You might notice that things have changed around here. Curious? Nah, me neither.
Shit trickles downhill before it falls en masse. Shit trickled downhill yesterday, causing some people on board to wonder what I have been writing, and in what kind of light I portrayed them... I've been honest here, inasmuch as my innate need to entertain allows me. I'll admit that at home, hyperbole and wild exaggeration are the tools I use to make a good story flow. An Irish storyteller never lets the truth stand between him and a good yarn. Here, on da interwebz, I am honest, as this blog is a diary, as well as a way to reach out to the world, especially the part of the world that contains those people I can't be with.
So, when I was able to ask why it was that some folks were looking at me in that way a toddler looks when they're soiling a diaper, I was a little taken aback at the amount of concern that my blog has generated.
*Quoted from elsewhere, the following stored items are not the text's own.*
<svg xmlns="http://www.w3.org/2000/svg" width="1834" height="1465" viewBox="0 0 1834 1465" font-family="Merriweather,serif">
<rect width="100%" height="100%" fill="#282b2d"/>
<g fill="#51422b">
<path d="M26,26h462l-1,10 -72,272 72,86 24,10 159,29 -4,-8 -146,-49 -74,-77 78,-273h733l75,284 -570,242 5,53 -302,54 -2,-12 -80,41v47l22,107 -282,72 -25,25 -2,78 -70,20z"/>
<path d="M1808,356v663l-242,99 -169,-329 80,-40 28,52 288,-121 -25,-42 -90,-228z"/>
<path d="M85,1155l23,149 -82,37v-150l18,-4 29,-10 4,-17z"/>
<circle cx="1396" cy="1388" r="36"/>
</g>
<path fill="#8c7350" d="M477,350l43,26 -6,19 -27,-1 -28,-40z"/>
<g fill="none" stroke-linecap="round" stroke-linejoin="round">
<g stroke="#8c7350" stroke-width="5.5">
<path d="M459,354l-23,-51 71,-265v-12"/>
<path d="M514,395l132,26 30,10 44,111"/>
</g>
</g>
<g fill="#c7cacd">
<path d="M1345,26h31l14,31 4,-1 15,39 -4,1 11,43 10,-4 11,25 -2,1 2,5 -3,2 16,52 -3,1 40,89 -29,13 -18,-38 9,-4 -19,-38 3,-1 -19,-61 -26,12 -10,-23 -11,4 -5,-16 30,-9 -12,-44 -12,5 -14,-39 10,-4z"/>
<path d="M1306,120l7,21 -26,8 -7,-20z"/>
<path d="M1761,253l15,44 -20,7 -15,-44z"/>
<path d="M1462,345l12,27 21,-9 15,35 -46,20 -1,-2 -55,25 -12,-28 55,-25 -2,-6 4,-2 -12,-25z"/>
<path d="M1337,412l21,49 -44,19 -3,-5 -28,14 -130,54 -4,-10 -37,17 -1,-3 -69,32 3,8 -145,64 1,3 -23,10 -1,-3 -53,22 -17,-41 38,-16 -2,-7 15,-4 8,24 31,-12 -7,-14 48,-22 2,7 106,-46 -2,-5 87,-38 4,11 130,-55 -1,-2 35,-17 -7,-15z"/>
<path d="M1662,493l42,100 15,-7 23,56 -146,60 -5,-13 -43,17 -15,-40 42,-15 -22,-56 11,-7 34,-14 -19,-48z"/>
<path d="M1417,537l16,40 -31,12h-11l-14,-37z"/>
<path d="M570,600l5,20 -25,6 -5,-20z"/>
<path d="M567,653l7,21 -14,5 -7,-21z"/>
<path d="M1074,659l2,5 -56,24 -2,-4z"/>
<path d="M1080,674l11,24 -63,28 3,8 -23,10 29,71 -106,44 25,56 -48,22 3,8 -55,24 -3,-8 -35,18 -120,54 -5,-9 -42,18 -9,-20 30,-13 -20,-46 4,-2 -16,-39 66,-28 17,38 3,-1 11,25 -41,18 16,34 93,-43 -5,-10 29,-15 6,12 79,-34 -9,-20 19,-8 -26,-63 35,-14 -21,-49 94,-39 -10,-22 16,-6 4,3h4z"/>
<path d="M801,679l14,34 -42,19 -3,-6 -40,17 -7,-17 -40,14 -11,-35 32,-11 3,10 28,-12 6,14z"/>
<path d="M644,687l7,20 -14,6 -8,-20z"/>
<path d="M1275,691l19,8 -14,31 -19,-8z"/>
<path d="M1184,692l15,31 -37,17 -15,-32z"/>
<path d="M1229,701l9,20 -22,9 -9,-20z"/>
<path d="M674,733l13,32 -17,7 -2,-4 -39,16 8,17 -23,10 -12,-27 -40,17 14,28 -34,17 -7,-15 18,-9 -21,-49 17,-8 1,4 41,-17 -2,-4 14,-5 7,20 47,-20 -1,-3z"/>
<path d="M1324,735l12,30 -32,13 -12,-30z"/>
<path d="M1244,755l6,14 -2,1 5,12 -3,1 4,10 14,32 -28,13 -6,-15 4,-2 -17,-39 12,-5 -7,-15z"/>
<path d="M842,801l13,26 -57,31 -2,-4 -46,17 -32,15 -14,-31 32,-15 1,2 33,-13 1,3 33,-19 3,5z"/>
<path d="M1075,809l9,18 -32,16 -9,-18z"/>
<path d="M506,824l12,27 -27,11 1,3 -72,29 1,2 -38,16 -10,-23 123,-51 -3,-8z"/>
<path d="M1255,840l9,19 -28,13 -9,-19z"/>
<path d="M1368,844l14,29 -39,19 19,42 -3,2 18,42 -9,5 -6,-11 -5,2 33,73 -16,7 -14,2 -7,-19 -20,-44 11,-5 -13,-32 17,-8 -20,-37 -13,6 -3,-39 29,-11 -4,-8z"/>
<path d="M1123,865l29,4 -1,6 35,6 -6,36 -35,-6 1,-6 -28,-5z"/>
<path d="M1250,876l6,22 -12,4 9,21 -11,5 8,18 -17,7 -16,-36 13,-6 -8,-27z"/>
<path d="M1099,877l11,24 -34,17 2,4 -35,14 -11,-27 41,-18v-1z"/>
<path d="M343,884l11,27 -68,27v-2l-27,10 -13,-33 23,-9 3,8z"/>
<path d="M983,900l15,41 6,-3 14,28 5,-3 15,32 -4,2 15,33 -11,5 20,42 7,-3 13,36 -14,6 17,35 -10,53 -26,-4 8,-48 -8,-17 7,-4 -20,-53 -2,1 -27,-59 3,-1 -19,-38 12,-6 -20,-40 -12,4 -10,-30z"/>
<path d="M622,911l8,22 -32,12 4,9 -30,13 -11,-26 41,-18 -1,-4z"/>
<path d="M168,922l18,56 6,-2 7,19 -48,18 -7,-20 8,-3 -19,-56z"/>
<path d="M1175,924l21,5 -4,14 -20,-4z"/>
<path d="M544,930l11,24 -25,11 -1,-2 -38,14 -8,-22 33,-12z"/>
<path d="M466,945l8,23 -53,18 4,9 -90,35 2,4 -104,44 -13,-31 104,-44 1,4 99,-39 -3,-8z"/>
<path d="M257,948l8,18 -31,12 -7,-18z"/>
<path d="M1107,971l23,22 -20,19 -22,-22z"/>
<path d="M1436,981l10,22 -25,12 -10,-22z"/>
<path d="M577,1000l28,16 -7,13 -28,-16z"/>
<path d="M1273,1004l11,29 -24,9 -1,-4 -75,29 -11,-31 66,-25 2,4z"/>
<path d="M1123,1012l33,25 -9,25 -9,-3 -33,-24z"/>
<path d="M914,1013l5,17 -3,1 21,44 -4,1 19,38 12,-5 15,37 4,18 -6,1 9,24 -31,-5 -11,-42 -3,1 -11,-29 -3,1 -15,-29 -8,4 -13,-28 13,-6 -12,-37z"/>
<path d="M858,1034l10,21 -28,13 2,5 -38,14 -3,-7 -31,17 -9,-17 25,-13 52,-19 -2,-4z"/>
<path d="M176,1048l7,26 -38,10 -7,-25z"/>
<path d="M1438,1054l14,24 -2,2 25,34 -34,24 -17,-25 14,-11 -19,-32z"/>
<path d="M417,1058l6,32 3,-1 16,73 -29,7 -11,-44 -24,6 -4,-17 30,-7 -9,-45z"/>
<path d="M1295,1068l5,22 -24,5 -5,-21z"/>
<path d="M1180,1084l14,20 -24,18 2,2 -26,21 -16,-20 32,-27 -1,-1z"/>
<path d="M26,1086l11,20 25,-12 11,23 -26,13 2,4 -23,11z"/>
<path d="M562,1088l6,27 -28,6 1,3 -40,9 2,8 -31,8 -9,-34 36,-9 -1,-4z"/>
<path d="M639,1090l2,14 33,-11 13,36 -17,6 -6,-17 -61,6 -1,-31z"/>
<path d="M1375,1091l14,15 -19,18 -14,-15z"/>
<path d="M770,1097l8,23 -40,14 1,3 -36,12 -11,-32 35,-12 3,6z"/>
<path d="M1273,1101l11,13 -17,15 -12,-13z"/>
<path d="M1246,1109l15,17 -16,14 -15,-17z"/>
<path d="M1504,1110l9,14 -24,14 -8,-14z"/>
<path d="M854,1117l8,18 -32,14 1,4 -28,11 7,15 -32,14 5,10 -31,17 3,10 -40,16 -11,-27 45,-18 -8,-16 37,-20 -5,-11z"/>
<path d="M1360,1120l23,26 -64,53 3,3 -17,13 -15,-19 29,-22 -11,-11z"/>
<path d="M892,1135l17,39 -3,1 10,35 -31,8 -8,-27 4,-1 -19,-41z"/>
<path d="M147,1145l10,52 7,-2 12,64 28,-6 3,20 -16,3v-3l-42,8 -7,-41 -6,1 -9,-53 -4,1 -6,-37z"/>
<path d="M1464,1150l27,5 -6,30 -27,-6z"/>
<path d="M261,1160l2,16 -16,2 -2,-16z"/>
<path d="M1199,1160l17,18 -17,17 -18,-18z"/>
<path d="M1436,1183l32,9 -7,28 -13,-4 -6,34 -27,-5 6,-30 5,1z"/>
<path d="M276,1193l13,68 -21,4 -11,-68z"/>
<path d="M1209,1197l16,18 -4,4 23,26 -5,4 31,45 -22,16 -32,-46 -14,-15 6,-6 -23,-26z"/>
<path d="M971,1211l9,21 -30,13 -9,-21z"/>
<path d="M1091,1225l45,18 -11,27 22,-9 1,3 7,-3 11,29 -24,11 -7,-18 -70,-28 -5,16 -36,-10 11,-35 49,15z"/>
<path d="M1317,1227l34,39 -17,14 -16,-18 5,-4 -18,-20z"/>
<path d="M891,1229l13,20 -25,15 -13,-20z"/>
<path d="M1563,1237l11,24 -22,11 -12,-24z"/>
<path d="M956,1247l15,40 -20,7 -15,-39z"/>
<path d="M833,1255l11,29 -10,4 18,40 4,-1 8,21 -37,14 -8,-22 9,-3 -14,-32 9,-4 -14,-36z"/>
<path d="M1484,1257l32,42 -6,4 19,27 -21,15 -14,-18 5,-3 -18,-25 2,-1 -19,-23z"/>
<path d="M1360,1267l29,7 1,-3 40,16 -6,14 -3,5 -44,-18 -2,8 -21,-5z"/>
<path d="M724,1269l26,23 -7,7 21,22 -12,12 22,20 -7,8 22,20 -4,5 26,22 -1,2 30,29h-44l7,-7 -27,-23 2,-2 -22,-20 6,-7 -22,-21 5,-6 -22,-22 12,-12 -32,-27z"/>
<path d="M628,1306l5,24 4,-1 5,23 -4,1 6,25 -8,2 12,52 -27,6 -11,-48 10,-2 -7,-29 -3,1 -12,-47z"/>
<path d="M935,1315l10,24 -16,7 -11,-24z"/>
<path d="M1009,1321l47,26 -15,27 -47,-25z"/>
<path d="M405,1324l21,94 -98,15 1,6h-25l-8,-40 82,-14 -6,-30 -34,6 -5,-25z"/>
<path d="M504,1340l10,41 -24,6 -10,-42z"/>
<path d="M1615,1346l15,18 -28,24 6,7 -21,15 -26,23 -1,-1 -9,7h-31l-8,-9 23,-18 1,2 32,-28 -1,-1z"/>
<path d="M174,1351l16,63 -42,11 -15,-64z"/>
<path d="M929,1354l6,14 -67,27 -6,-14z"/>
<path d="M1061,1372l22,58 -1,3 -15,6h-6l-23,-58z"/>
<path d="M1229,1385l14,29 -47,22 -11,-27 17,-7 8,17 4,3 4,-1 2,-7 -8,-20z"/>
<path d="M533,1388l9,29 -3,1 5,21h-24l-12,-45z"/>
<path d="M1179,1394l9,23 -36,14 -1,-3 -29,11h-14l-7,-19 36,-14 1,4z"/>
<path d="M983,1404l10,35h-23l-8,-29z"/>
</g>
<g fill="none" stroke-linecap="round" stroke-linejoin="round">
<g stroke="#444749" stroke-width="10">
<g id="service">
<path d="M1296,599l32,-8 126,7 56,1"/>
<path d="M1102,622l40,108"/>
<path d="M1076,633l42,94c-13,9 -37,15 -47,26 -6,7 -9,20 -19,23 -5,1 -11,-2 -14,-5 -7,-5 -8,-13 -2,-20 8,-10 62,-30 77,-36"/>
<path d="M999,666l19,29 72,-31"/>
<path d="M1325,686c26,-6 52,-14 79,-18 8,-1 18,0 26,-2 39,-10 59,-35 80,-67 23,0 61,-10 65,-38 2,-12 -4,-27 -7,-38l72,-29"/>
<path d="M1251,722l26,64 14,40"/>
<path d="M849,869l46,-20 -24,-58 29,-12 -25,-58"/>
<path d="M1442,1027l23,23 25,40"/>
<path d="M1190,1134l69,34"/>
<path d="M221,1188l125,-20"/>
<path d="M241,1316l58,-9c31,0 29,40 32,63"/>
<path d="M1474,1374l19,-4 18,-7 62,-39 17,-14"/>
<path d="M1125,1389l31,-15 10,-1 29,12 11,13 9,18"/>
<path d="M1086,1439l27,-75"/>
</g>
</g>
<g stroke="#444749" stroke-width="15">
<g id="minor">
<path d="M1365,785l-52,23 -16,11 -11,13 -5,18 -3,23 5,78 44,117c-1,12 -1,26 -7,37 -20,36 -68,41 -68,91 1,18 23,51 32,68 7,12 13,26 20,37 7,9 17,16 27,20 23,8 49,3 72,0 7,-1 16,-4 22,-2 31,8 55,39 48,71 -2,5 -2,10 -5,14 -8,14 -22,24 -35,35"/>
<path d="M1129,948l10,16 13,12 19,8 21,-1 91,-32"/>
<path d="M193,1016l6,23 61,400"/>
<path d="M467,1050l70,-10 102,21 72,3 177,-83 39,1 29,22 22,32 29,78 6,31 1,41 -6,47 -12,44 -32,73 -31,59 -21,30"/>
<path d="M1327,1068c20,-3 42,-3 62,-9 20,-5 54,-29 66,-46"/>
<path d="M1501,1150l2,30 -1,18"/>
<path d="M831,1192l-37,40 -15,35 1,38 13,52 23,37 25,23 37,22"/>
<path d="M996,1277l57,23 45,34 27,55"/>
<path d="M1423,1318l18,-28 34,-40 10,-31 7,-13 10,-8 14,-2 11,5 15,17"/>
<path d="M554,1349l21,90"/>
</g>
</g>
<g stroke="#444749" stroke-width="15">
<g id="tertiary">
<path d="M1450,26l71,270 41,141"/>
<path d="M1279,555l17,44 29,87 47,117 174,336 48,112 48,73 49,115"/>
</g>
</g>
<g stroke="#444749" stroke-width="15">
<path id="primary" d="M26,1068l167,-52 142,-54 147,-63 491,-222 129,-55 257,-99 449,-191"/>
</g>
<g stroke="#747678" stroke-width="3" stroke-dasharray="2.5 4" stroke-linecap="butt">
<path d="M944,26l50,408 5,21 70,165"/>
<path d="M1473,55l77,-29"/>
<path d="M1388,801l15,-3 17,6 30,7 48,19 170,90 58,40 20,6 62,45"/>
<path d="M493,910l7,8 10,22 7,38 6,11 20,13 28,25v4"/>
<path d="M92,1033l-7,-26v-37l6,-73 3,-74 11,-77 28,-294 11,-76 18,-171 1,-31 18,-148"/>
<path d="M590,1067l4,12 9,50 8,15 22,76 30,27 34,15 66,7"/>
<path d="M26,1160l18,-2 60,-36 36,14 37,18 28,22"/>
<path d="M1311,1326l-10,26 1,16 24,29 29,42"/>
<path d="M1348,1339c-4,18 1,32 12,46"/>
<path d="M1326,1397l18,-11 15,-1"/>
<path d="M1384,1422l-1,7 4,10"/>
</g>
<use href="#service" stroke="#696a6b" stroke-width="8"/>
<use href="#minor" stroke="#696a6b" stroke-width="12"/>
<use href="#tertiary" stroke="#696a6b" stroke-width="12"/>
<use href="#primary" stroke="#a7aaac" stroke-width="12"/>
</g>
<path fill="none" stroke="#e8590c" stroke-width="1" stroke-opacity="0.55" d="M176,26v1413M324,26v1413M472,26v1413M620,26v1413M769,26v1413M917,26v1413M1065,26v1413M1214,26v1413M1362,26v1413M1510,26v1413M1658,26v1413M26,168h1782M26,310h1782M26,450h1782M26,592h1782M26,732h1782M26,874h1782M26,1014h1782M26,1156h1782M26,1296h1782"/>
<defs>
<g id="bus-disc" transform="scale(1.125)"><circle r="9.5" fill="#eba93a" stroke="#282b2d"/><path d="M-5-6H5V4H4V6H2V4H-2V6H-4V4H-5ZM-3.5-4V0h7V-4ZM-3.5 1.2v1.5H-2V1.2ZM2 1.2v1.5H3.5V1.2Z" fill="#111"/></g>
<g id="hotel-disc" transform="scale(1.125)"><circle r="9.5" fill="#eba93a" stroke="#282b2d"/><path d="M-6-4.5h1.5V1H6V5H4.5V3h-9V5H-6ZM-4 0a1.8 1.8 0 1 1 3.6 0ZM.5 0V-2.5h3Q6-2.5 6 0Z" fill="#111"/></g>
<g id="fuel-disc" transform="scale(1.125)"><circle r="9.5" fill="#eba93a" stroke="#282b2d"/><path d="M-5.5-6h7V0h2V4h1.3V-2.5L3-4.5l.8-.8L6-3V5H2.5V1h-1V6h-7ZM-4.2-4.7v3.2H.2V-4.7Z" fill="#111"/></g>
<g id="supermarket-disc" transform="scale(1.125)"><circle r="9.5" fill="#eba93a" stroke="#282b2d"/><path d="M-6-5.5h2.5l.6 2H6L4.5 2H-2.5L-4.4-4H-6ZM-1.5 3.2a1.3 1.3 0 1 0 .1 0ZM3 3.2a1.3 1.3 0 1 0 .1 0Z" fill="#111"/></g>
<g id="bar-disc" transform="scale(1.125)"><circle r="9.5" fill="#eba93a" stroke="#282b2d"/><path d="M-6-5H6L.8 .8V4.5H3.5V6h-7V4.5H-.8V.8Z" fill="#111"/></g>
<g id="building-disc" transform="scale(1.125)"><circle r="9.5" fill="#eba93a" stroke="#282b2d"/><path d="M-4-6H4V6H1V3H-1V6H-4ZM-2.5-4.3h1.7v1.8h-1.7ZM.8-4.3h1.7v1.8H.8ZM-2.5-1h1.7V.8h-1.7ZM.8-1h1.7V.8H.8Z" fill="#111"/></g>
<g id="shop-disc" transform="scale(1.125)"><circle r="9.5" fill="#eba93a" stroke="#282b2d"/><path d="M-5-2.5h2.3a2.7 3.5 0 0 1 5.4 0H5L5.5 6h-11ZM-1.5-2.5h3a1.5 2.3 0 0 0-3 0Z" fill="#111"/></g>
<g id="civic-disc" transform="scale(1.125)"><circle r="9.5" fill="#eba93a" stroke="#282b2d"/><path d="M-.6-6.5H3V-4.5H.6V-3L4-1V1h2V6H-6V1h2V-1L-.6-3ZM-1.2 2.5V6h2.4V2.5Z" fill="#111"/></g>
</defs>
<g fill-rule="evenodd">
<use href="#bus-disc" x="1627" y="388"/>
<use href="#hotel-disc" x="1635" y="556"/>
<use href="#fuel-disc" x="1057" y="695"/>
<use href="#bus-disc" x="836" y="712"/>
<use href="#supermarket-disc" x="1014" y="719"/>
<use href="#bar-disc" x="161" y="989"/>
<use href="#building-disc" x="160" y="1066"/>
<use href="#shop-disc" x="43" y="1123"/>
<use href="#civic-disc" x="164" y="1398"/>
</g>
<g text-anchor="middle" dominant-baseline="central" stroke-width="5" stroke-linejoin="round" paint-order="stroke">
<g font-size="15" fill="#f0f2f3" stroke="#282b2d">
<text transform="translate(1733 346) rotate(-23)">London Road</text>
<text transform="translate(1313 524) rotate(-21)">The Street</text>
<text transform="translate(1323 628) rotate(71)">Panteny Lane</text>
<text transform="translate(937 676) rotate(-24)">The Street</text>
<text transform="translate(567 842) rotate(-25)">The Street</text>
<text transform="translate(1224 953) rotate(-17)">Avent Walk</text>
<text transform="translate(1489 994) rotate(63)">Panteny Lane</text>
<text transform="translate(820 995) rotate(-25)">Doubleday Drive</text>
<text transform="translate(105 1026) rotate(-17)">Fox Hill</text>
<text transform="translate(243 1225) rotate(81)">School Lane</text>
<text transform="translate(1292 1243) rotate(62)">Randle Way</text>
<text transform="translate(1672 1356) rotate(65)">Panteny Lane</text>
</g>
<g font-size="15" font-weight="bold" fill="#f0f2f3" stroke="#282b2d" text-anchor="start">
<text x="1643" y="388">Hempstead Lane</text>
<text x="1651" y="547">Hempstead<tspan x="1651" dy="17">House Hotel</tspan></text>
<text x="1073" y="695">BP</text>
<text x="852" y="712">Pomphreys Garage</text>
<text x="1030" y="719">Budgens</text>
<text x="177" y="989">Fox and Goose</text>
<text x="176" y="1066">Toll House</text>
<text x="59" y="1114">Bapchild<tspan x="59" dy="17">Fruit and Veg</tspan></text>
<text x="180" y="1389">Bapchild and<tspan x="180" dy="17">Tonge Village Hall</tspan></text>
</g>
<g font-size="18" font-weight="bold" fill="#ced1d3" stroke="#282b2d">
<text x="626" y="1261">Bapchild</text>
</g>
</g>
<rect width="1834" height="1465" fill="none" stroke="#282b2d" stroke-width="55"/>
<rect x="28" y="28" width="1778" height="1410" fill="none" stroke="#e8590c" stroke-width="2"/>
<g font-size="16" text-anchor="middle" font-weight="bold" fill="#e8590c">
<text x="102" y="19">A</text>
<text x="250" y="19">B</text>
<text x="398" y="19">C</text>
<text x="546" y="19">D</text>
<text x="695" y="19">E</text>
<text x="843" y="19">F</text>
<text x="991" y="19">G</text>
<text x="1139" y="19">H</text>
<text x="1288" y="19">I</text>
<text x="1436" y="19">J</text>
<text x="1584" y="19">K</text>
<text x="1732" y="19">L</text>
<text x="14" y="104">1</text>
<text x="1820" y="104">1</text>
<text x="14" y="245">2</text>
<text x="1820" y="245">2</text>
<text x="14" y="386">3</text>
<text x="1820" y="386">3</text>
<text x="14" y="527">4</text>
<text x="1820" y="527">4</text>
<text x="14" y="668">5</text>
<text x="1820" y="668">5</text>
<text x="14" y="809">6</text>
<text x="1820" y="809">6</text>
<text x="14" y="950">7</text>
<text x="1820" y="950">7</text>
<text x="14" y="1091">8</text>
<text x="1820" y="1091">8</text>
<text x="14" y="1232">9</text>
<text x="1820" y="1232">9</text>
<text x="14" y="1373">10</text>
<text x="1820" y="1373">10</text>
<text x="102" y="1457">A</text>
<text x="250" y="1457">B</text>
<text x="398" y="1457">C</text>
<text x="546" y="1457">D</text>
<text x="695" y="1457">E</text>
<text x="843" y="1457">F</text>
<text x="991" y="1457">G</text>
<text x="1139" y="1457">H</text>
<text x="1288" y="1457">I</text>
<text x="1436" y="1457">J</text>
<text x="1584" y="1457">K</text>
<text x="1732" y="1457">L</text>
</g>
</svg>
I wish to be clear, and then we'll talk about this no more: I learned how to write by writing scientific articles than needed to be fit for publication in highly respectable journals that focus on pure research, and not hack magazines like Scientific American, but places like Biological Bulletin and Journal of Comparitive Physiology. So, when I write to entertain, I still write like a scientist, which is to say, clearly and dryly. I don't infer and I don't suggest. I spell it out. So when I get word that someone is inferring things in my past posts that very definately fall WAY outside what I was sharing, I get pissed off. I didn't spend the last three years to create a gossip column. I write about my life, which has always followed a path that leads down to the sea, and some people like that, from what I can gather.
I mean, I could write about ships with living conditions that rival a low-end Pakastani Hospice, but what does that serve? I prefer to focus on the dramiatic moments that bookend long intervals of tedium, and shed light on what it is that we do, and how we do it; things that no one sitting in a swivel chair in an office would tolerate.
So, as you can see, you can't see my old posts right now. Don't be mad. I still have them. One day I'll put back the posts about lobstering, poop jokes and revenge tricks. But not today.
I'm going to take this opportunity to make some changes to this blog, as I don't believe in looking backward for too long. As I age, it isn't just my waistline that's expanding. My life is changing, too. Marriage, a child, responsibilities and the end of five years of sacrifice, all different from when I started this blog. When I began, I was running away from something, making an escape to the deep ocean from a sometimes disheartening life. Now I'm here, and good or bad, I have a place set aside for me, and I realize that along the way, I stopped running from something, and started running TOWARDS something.
I hope you'll stay with me. It really helps me feel like I'm not cut off from the world. In the meanwhile, I'm through looking backwards. See you soon!